Making an informed decision regarding your workplace is especially important because real life doesn’t have an add/drop period. “Take classes with professors in their fields, that definitely helps you a lot,” said Zhiyu, adding onto the already established importance of networking with professionals.
Upperclassmen admit that the work culture on campus and the pressure to secure work may take a toll on mental well-being.
“It feels like the last year of high school all over again,” said Mitikj. “I’m looking at both grad schools and full-time jobs after NYUAD, so I’m still creating the pros and cons list and looking at what would be best. No matter what I choose, what I find really important is to be in an environment conducive to learning and self-improvement.”

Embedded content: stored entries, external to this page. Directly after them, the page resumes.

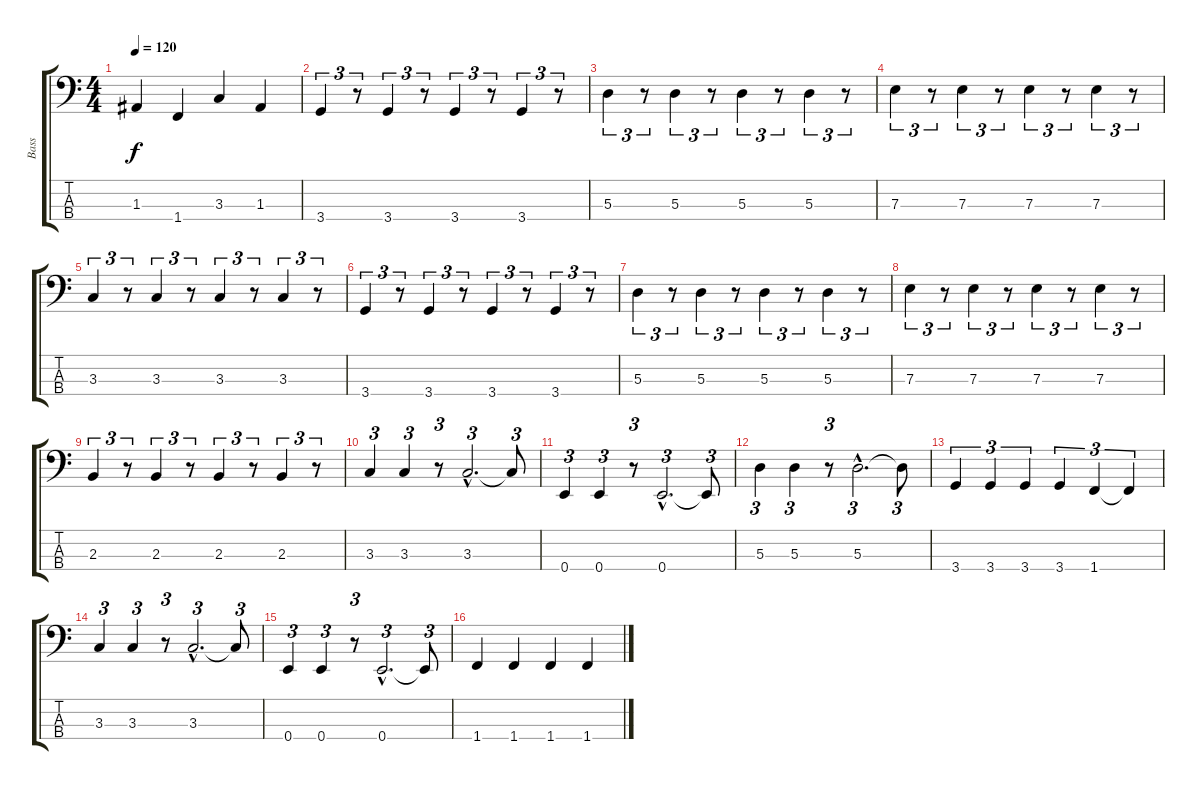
\track ("Bass" "Bass") {instrument electricbassfinger}
\staff {score tabs}
\tuning (G2 D2 A1 E1) {hide}
\ts (4 4)
\tempo 120
\clef f4
\ks c
1.3.4{dy f} 1.4.4 3.3.4 1.3.4 |
3.4.4{tu (3 2)} r.8{tu (3 2)} 3.4.4{tu (3 2)} r.8{tu (3 2)} 3.4.4{tu (3 2)} r.8{tu (3 2)} 3.4.4{tu (3 2)} r.8{tu (3 2)} |
5.3.4{tu (3 2)} r.8{tu (3 2)} 5.3.4{tu (3 2)} r.8{tu (3 2)} 5.3.4{tu (3 2)} r.8{tu (3 2)} 5.3.4{tu (3 2)} r.8{tu (3 2)} |
7.3.4{tu (3 2)} r.8{tu (3 2)} 7.3.4{tu (3 2)} r.8{tu (3 2)} 7.3.4{tu (3 2)} r.8{tu (3 2)} 7.3.4{tu (3 2)} r.8{tu (3 2)} |
3.3.4{tu (3 2)} r.8{tu (3 2)} 3.3.4{tu (3 2)} r.8{tu (3 2)} 3.3.4{tu (3 2)} r.8{tu (3 2)} 3.3.4{tu (3 2)} r.8{tu (3 2)} |
3.4.4{tu (3 2)} r.8{tu (3 2)} 3.4.4{tu (3 2)} r.8{tu (3 2)} 3.4.4{tu (3 2)} r.8{tu (3 2)} 3.4.4{tu (3 2)} r.8{tu (3 2)} |
5.3.4{tu (3 2)} r.8{tu (3 2)} 5.3.4{tu (3 2)} r.8{tu (3 2)} 5.3.4{tu (3 2)} r.8{tu (3 2)} 5.3.4{tu (3 2)} r.8{tu (3 2)} |
7.3.4{tu (3 2)} r.8{tu (3 2)} 7.3.4{tu (3 2)} r.8{tu (3 2)} 7.3.4{tu (3 2)} r.8{tu (3 2)} 7.3.4{tu (3 2)} r.8{tu (3 2)} |
2.3.4{tu (3 2)} r.8{tu (3 2)} 2.3.4{tu (3 2)} r.8{tu (3 2)} 2.3.4{tu (3 2)} r.8{tu (3 2)} 2.3.4{tu (3 2)} r.8{tu (3 2)} |
3.3.4{tu (3 2)} 3.3.4{tu (3 2)} r.8{tu (3 2)} 3.3{hac}.2{d tu (3 2)} 3.3{t}.8{tu (3 2)} |
0.4.4{tu (3 2)} 0.4.4{tu (3 2)} r.8{tu (3 2)} 0.4{hac}.2{d tu (3 2)} 0.4{t}.8{tu (3 2)} |
5.3.4{tu (3 2)} 5.3.4{tu (3 2)} r.8{tu (3 2)} 5.3{hac}.2{d tu (3 2)} 5.3{t}.8{tu (3 2)} |
3.4.4{tu (3 2)} 3.4.4{tu (3 2)} 3.4.4{tu (3 2)} 3.4.4{tu (3 2)} 1.4.4{tu (3 2)} 1.4{t}.4{tu (3 2)} |
3.3.4{tu (3 2)} 3.3.4{tu (3 2)} r.8{tu (3 2)} 3.3{hac}.2{d tu (3 2)} 3.3{t}.8{tu (3 2)} |
0.4.4{tu (3 2)} 0.4.4{tu (3 2)} r.8{tu (3 2)} 0.4{hac}.2{d tu (3 2)} 0.4{t}.8{tu (3 2)} |
1.4.4 1.4.4 1.4.4 1.4.4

Receiving rejection after rejection requires the practice of resilience and an optimistic attitude. Many of the rising juniors and seniors we interviewed stressed that when applying, you must believe in yourself and apply for jobs even if you think you don’t perfectly meet the CV or visa requirements, because you won’t know if you don’t try.
“It doesn't matter how many rejections you get, all you need is one offer, one success, and after that your whole life changes,” said Suleimenov, who himself applied to three hundred positions this year, to secure three successful offers. “So apply early, don't give up, talk to your friends, go to the gym, have fun, don't forget about your social life when you're applying for internships.”